*Data shown:*
..............................

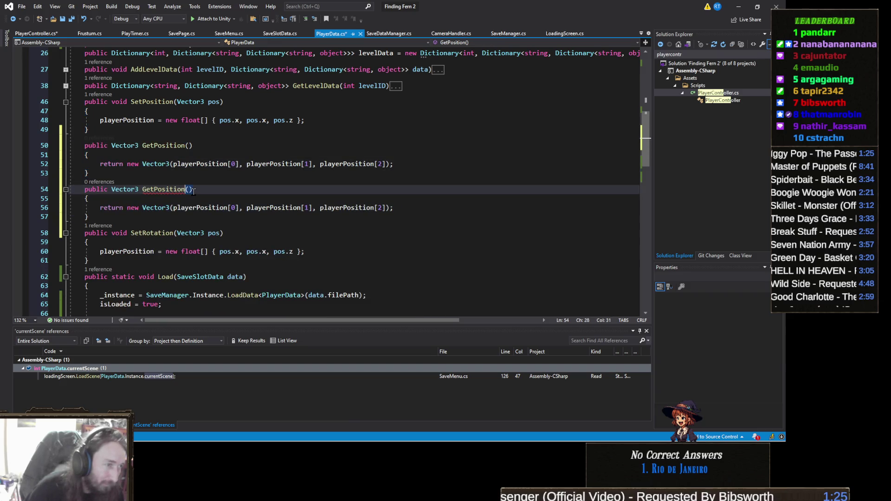
key("BackSpace")
key("BackSpace")
key("BackSpace")
key("BackSpace")
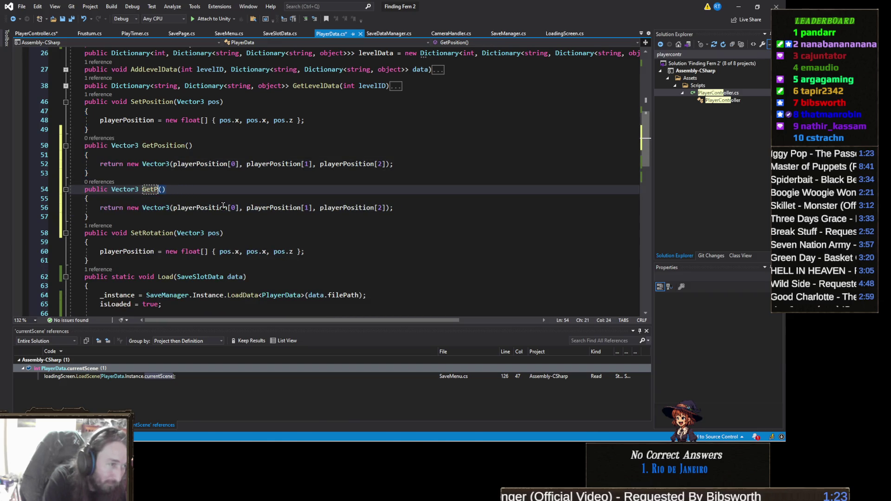
type("Rotation")
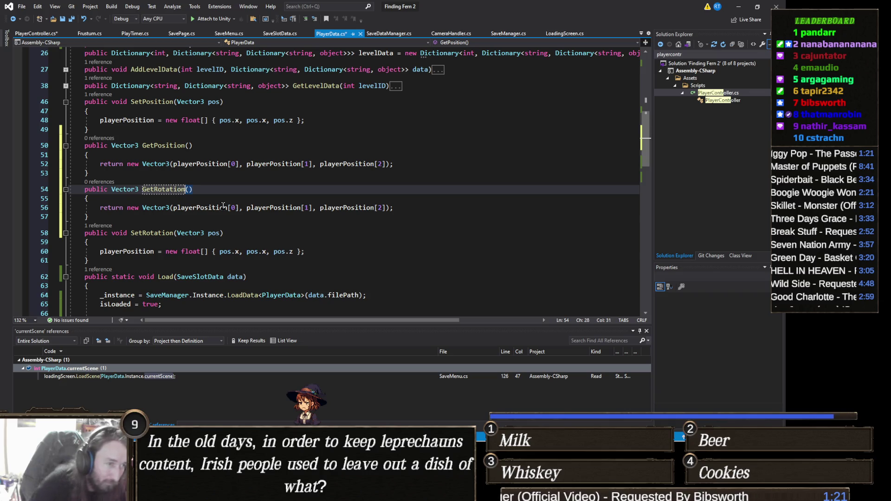
Replace all three playerPosition references in GetRotation's return with playerRotation.
left_click(222, 211)
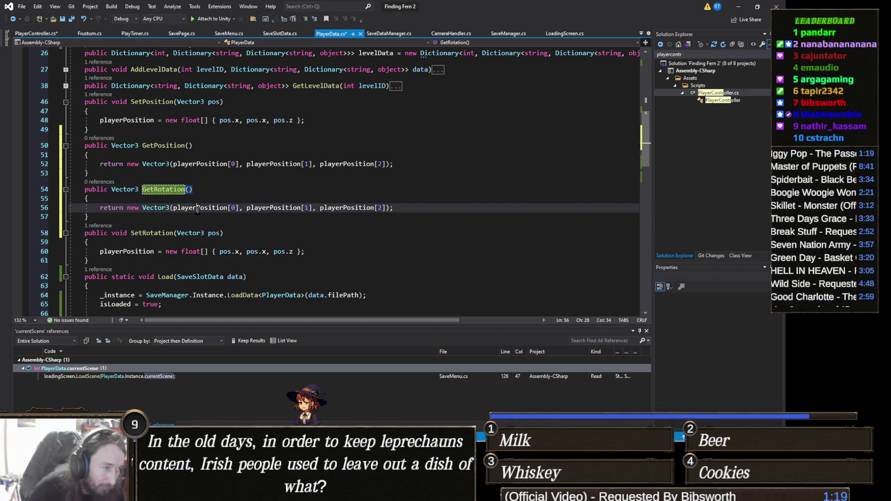
key("ctrl+BackSpace")
type("rota")
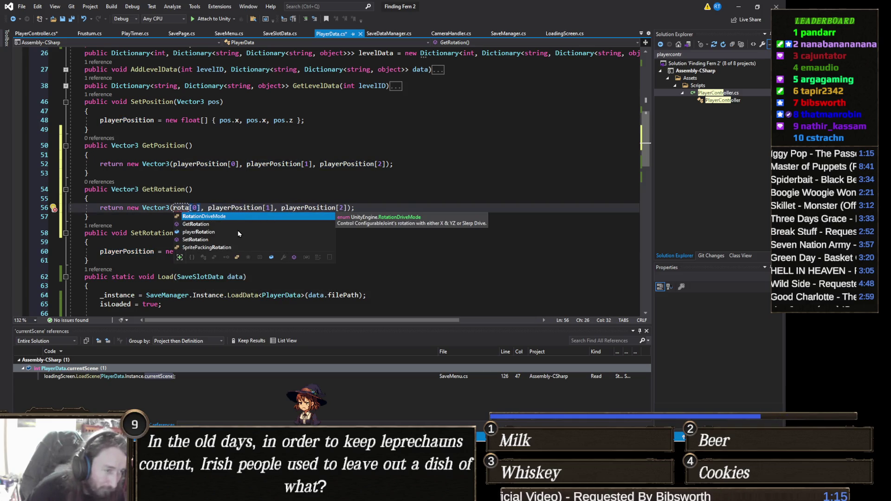
double_click(224, 232)
left_click(216, 207)
double_click(216, 208)
key("ctrl+c")
double_click(274, 207)
key("ctrl+v")
left_click(364, 208)
double_click(363, 208)
key("ctrl+v")
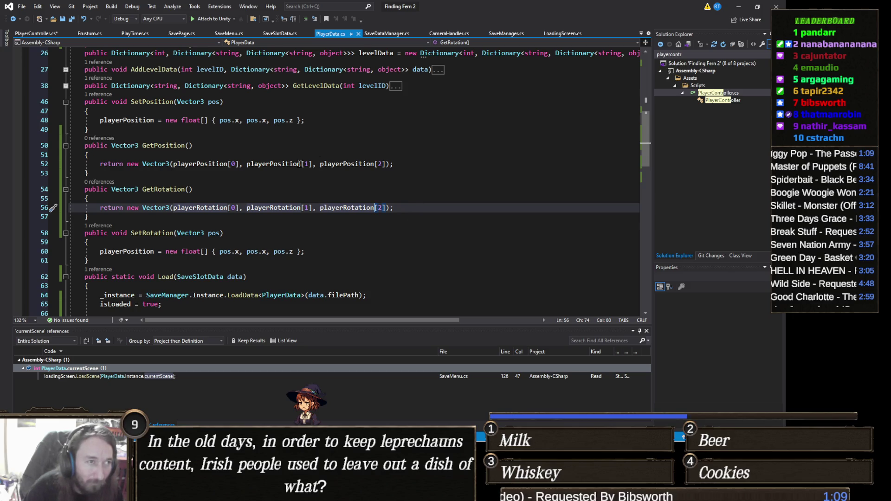
scroll(226, 104, "down", 3)
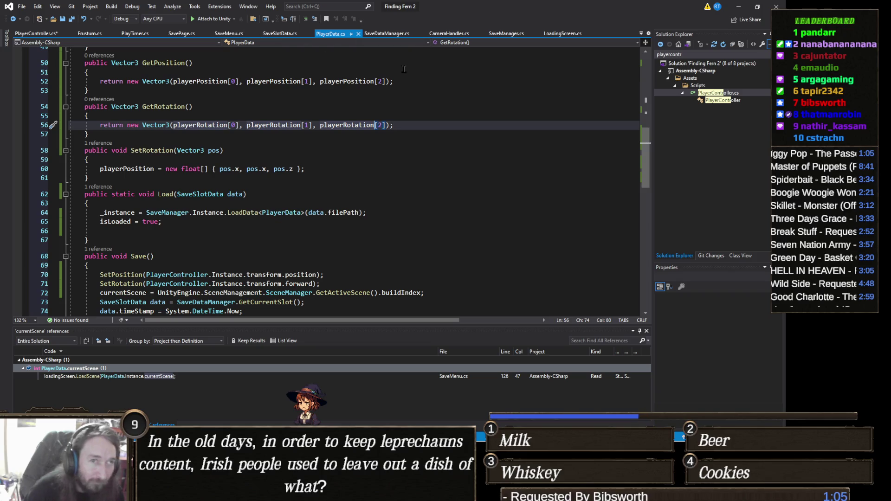
left_click(40, 35)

..............................

*Action item:*
Quote every record above exactly, leaving out any pictures.

*The answer:*
key("BackSpace")
key("BackSpace")
key("BackSpace")
key("BackSpace")
type("Rotation")
Replace all three playerPosition references in GetRotation's return with playerRotation.
left_click(222, 211)
key("ctrl+BackSpace")
type("rota")
double_click(224, 232)
left_click(216, 207)
double_click(216, 208)
key("ctrl+c")
double_click(274, 207)
key("ctrl+v")
left_click(364, 208)
double_click(363, 208)
key("ctrl+v")
scroll(226, 104, "down", 3)
left_click(40, 35)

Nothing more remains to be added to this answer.